Germany reaping benefits of youth regime

Pitches, weight rooms and treatment facilities abound in this complex, nestled in a leafy area of the Ruhr valley city and dedicated to young players.

"When I was growing up I did not have access to this," said Ricken, one of the club greats who scored in the 1997 Champions League final to help Borussia win the trophy. He is now the club's youth coordinator.

"You cannot compare this with 20 years ago," he told Reuters during a tour of the centre.

They are largely responsible for producing Germany's dazzling and young World Cup team, who finished third in the tournament in South Africa in July.

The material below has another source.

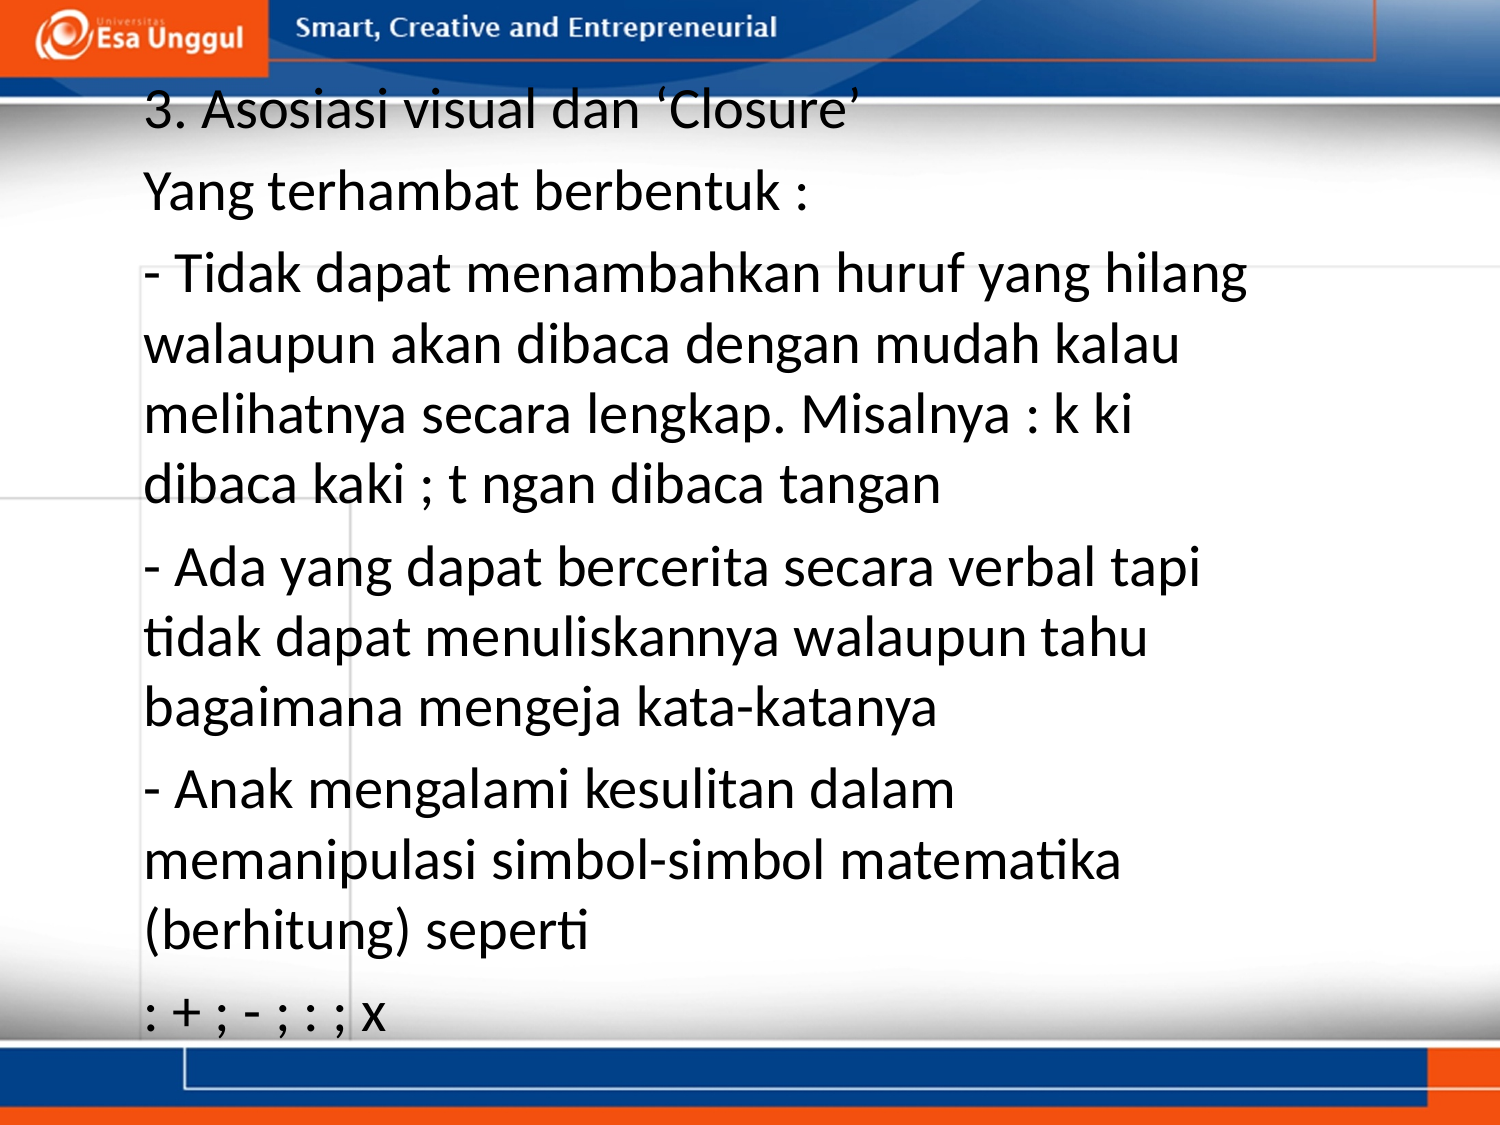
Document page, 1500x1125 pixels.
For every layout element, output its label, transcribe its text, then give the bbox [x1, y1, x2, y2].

Nineteen of the country's 23 World Cup players were a product of the clubs' youth academies and the squad's average age was less than 24 years and nine months.

"The need to introduce a uniform obligatory youth training system emerged after Germany's disastrous 1998 World Cup and Euro 2000," Reinhard Rauball, president of the German soccer league (DFL), which runs the top two divisions, said over a light lunch.

"We said we have to do something so that we never have such results again."

"We play systems of 4-2-3-1 or 4-3-3," said Ricken. "Basic attacking football and always going forward."

It is no coincidence that this is also Germany's favoured system.

"It is a system that is very popular and can be morphed into any other system," Ricken said.